Airy and featherweight, the song features an understated synthpop instrumental, that fades into the background during the verses before rising into a layered affair for the chorus.

"Without You" is a ballad and musical dedication to Monica's husband, NBA basketball player Shannon Brown. It features a reverb-heavy percussion line, throbbing synth riffs and twinkling piano sounds.

"Until It's Gone" is a soulful, anthemic ballad built upon percussion with piano chords that mixes a deft synth with a drum program studio vibe. Lyrically, it explores the breakdown of an old relationship.

"Amazing" (which deals with loyalty) is a mid-tempo slow jam that mixes distracting, amelodic electronic bleeps with Monica's vocal track.

"Cry" is retro-soul ballad about finding strength in crying while in a loving relationship. It features background vocals by its composer, singer Jazmine Sullivan.

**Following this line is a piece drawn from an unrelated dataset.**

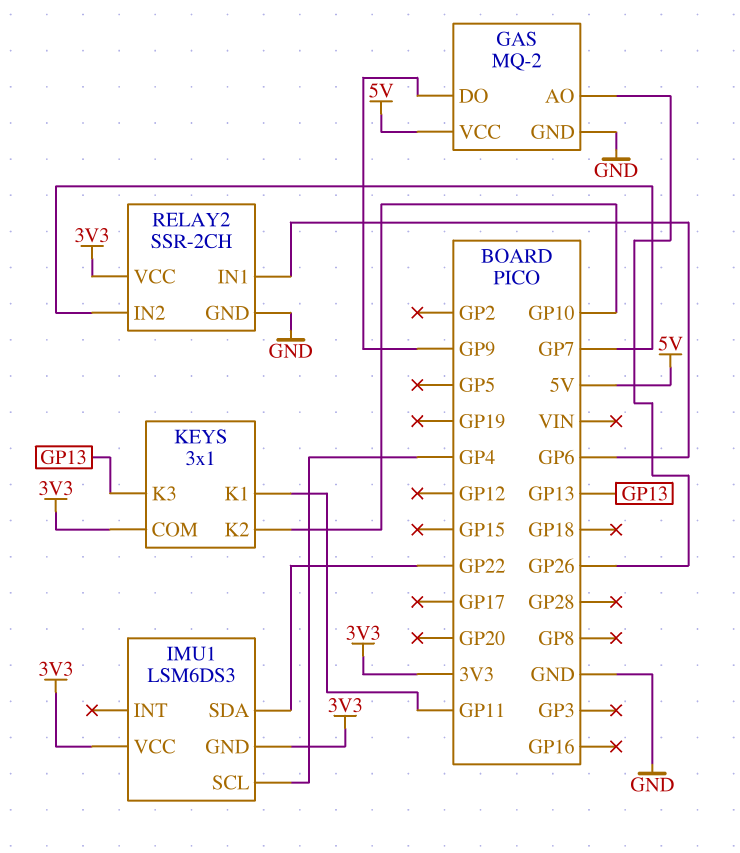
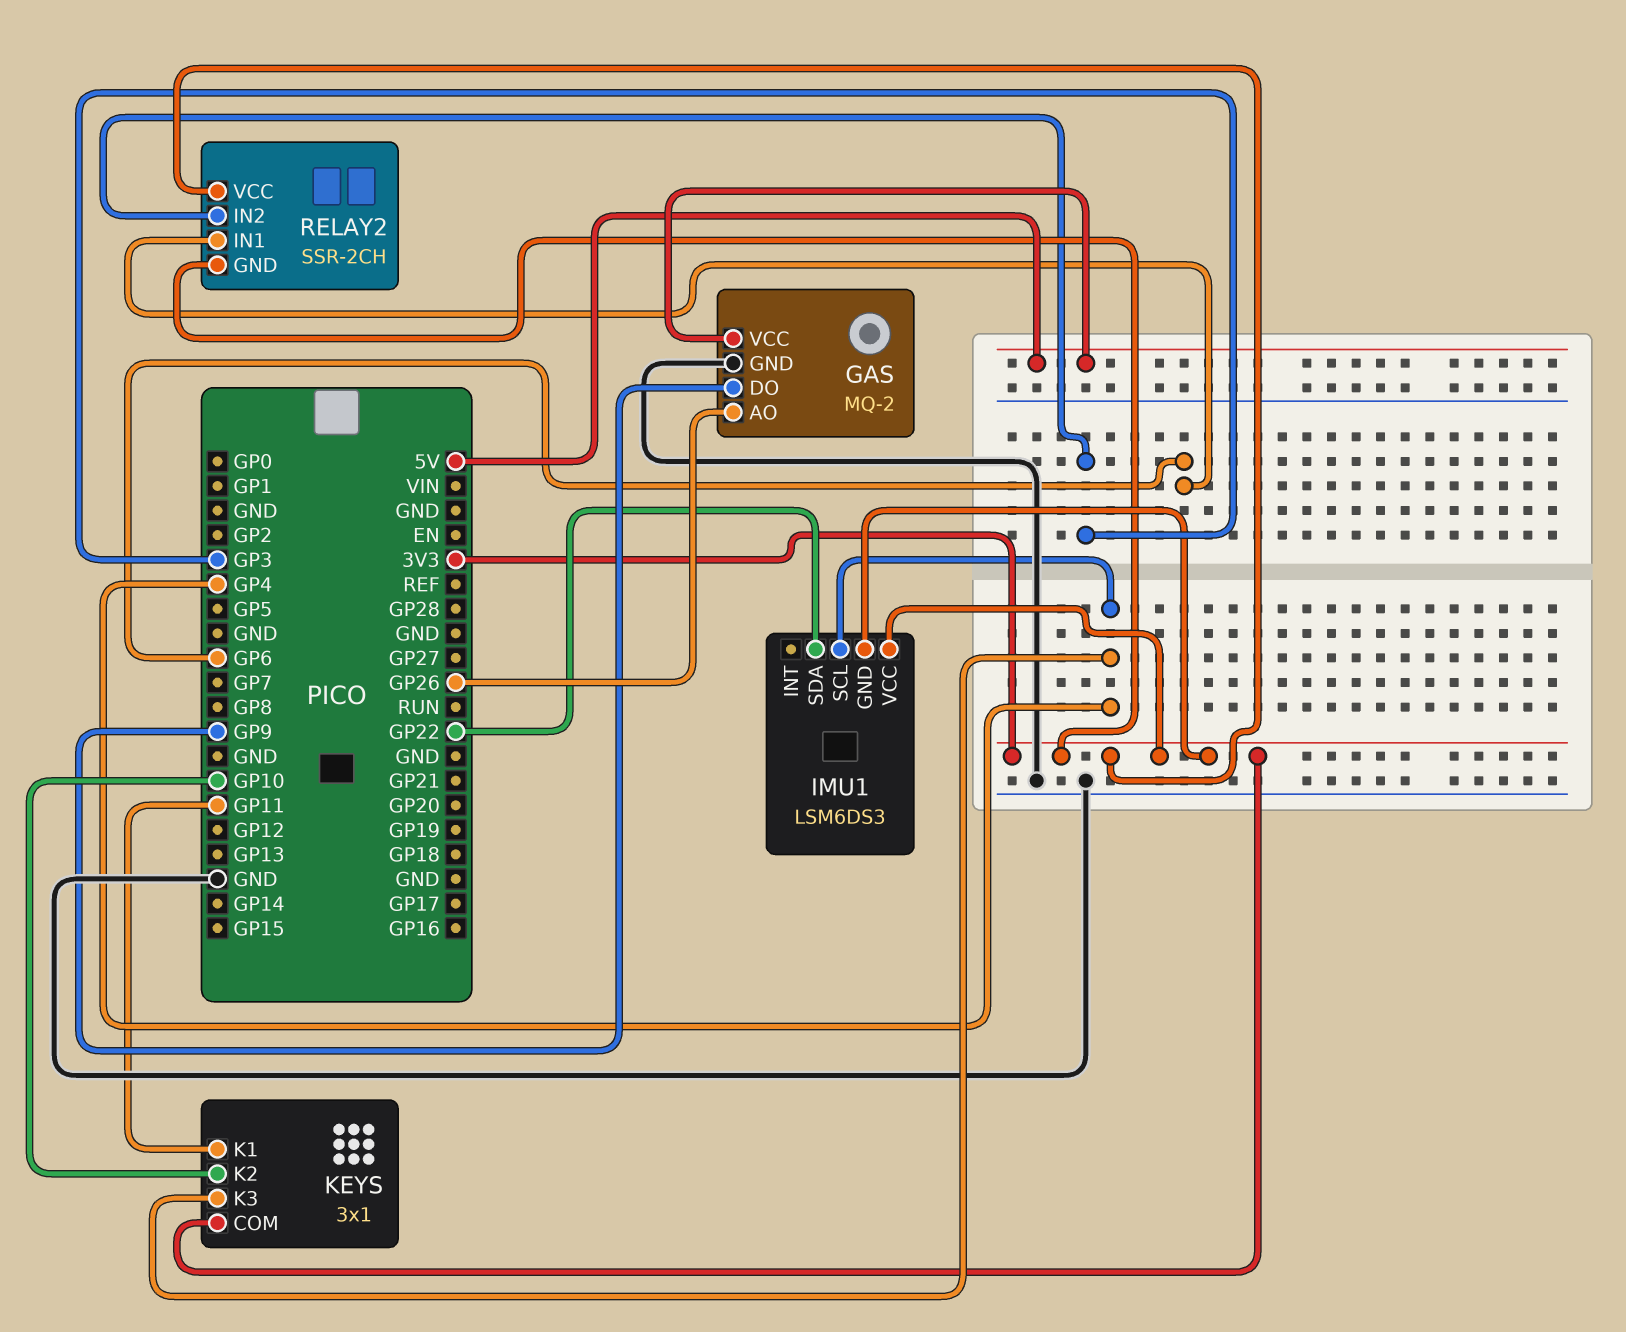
KEYS pin K3: GP13 -> GP4
RELAY2 pin GND: GND -> 3V3
RELAY2 pin IN2: GP7 -> GP3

On the slow-burning "Time to Move On," Monica sings with seasoned, emotive voice soars and lung-bursting harmonies. A light-handed use of Stax-era vintage sounds, it mixes her vocals with clean bluesy guitar riffs and gospel choir backups.

"Anything (To Find You)" is an uptempo song, which exhibits elements of the early- to mid 1990s hip hop soul music and samples "Who Shot Ya?" by The Notorious B.I.G. and Diddy, while using an interpolation of Marvin Gaye and Tammi Terrell's "You're All I Need to Get By." The original version of the song also featured rapper Lil' Kim next to Rick Ross.

Chart Performance[]

"New Life" debuted at #4 on the Billboard 200 and #2 on Billboard's Top R&B/Hip-Hop Albums chart with moderately successful first-week sales of 69,000 copies.

As of September 2015, the album has sold a total of 196,000 copies in the United States.

Critical Reception[]

"New Life" received generally mixed reviews from music critics.

At Metacritic, which assigns a normalized rating out of 100 to reviews from mainstream critics, the album received an average score of 58, based on seven reviews, which indicates "mixed or average reviews".

Adam Markovitz of Entertainment Weekly criticized its "cheesy choruses and outdated tun", and called the album "a thoroughly last-millennium set of self-help ballads about starting over ('Take a Chance') and finding strength in tears ('Cry'), set to the kind of cheesy slow-jam beats that were hot back during Monica's previous life as a '90s teen phenom."

Los Angeles Times writer Ernest Hardy criticized the songwriting and called the album "a slickly produced collection of largely generic, meandering songs about self-affirmation in the wake of heartache and romantic disillusionment."

Tuyet Nguyen of The A.V. Club commented that it "engages [Monica's] vocal strengths without ever really challenging them" and stated: "New Life isn’t about broadening horizons so much as it is about realizing a comfortable niche."

Although he found it "beautifully sung and slickly produced", Ken Capobianco of The Boston Globe also called the album "numbingly predictable" and commented that Monica "deserves better material than the generic songs she works with here."

Ben Cardew of NME noted "limpness" in its songs and wrote that "there are far too many limp ballads to really excite."

Slant Magazine's Jonathan Keefe found the album "scattered and uneven", and accused Monica's collaborators of disserving her, writing that New Life "squanders Monica's on-point vocal turns on some cliché-addled songs and embarrassingly cheap-sounding production."

However, Allmusic editor Matt Collar found Monica's voice to be "in top form" and complimented her "saucy, spirited, and soulful vibe", writing that it "makes New Life such a refreshing and focused female soul album."